To cap the night we are back to NASA for Totally Enormous Extinct Dinosaurs. A guy dressed as a Stegosaurus (best guess anyhow) crossed with a Native American Indian amongst other fanciful people and costumes on stage. Though a live gig it it has the feeling of a DJ set with dancing and singing girls. Ideal Friday night fayre, it’s quirky electronic pop with a dress sense to match for a keen-to-dance post- crowd.
Though only just past 2am, Reykjavik is alive and it’s into the breech we go in search of the famous bar Kaffinbarrin which should see us nicely up to 5am.
Some other acts in brief
YLJA – Great harmonies from two ladies and their acoustic guitars. Opening with a Fleet Foxes cover and ending with a Simon & Garfunkel one and a selection of their own in-between, they justly receive warm applause.
MURMANSK – A real disappointment. Vocals are buried in too much reverb from a band touted as being ‘goth’ in the local press. If they are goth then I am the ghost of Leif Ericsson.
SAMARIS – Great set from these three youngsters. Wearing black robes their brand of dark brooding electronica goes down a treat in NASA.

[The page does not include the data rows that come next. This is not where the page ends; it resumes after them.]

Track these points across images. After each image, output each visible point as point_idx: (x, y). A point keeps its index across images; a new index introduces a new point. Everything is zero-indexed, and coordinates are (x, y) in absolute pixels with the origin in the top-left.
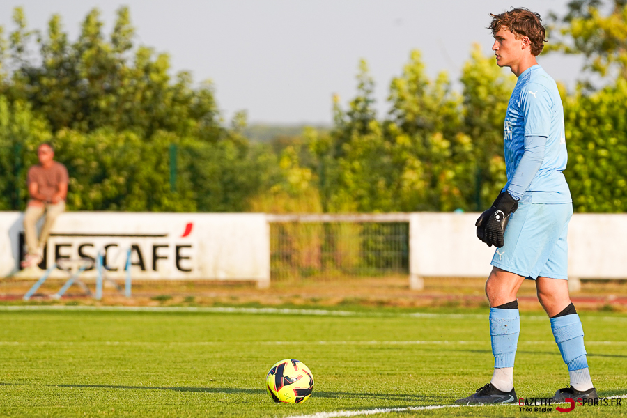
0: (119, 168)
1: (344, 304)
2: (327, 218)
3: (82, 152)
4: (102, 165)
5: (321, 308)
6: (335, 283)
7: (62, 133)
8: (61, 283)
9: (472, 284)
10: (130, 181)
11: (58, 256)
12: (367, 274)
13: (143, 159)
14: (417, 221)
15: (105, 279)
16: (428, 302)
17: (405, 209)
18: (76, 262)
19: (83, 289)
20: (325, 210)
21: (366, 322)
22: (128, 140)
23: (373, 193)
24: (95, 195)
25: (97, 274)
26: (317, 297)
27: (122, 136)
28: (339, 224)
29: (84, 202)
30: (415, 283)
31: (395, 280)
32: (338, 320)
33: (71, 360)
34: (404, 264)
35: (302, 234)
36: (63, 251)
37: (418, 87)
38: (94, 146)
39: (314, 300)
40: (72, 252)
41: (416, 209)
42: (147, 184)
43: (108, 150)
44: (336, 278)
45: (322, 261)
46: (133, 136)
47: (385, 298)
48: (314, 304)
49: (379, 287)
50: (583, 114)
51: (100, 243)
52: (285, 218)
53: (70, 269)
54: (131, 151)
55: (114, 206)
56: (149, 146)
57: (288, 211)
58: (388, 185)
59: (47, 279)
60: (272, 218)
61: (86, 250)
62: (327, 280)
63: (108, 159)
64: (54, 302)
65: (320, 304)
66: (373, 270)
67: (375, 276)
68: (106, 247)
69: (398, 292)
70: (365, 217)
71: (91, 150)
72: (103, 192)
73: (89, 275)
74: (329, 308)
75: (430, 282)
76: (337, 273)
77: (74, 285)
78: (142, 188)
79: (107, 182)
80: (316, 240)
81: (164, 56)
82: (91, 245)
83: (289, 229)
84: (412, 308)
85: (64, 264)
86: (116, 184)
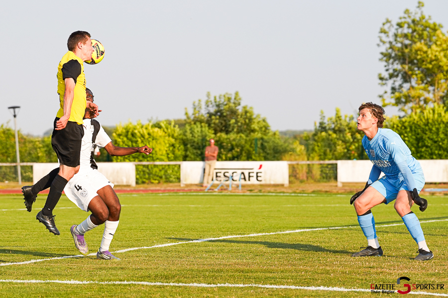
0: (237, 146)
1: (313, 192)
2: (308, 162)
3: (225, 141)
4: (232, 146)
5: (305, 193)
6: (312, 185)
7: (218, 134)
8: (218, 185)
9: (360, 185)
10: (241, 151)
11: (217, 176)
12: (323, 182)
13: (246, 143)
14: (340, 163)
15: (232, 184)
16: (343, 191)
17: (337, 159)
18: (223, 178)
19: (225, 187)
20: (308, 160)
21: (320, 198)
22: (241, 136)
23: (325, 154)
24: (230, 155)
25: (230, 182)
26: (304, 189)
27: (239, 135)
28: (313, 164)
29: (226, 158)
30: (339, 185)
31: (333, 183)
32: (310, 198)
33: (217, 211)
34: (336, 178)
35: (300, 167)
36: (218, 174)
37: (339, 118)
38: (229, 139)
39: (303, 191)
40: (222, 175)
41: (340, 159)
42: (247, 152)
43: (234, 140)
44: (312, 183)
45: (307, 178)
46: (242, 135)
47: (328, 190)
48: (303, 192)
49: (327, 186)
50: (400, 125)
51: (231, 172)
52: (294, 163)
53: (221, 181)
54: (242, 141)
55: (236, 159)
56: (248, 139)
57: (296, 160)
58: (331, 151)
59: (213, 184)
60: (289, 162)
61: (226, 174)
62: (309, 184)
63: (234, 143)
64: (215, 192)
65: (305, 192)
66: (325, 180)
67: (326, 182)
68: (233, 173)
69: (333, 188)
70: (322, 162)
71: (228, 140)
72: (232, 154)
73: (227, 183)
74: (308, 194)
75: (344, 184)
76: (312, 181)
77: (222, 186)
78: (245, 153)
79: (233, 151)
80: (305, 169)
81: (251, 108)
82: (228, 172)
83: (296, 166)
84: (337, 193)
85: (219, 179)
86: (237, 152)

CHEEK MOUNTAIN THIEF – Folk-rock band fronted by Mike Lindsey, a Briton who relocated to Husavik in northern Iceland and recruited local musicians. Another great gig in the youth hostel, Kex.
NIKI AND THE DOVE – Looking like something from a Jane Fonda workout video and sounding a bit like Siouxsie Sioux, this Swedish songstress and her particular blend of electro pop is easy to love.
BLOODGROUP – Synths and general getting on down. Great show helps wrap up the night at a respectable 3.30am, leaving us an hour and a half to get the last beers in.